Directive: Copy the items below word for word, starting with the line that contains "common name: Creeping buttercup" (include that line) and continuing through the last line of the items.

╭──

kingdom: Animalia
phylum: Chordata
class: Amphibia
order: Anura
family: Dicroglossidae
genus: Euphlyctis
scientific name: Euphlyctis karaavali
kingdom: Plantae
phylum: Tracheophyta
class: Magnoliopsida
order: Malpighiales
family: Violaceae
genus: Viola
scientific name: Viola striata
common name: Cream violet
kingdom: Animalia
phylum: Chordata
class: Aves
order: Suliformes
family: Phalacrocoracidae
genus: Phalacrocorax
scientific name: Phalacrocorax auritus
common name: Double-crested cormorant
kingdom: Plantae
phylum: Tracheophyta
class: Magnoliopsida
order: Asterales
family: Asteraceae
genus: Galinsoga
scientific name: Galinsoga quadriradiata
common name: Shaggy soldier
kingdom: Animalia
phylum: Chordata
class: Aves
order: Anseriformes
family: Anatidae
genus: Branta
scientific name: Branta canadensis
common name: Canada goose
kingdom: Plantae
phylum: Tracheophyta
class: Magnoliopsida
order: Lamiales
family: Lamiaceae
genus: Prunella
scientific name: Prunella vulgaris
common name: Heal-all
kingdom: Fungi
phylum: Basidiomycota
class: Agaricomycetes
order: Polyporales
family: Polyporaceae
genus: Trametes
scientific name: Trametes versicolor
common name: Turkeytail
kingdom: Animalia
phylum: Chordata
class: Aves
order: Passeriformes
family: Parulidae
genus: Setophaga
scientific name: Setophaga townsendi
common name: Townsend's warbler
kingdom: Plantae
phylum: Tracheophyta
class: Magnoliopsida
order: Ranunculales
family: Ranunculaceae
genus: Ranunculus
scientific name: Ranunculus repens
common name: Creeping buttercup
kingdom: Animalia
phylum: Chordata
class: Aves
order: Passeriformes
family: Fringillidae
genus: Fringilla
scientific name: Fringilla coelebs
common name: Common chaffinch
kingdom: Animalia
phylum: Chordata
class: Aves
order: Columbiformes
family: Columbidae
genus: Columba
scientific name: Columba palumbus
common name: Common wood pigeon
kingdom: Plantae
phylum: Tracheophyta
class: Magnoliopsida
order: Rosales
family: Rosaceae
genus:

╰──

Task solution:
common name: Creeping buttercup
kingdom: Animalia
phylum: Chordata
class: Aves
order: Passeriformes
family: Fringillidae
genus: Fringilla
scientific name: Fringilla coelebs
common name: Common chaffinch
kingdom: Animalia
phylum: Chordata
class: Aves
order: Columbiformes
family: Columbidae
genus: Columba
scientific name: Columba palumbus
common name: Common wood pigeon
kingdom: Plantae
phylum: Tracheophyta
class: Magnoliopsida
order: Rosales
family: Rosaceae
genus:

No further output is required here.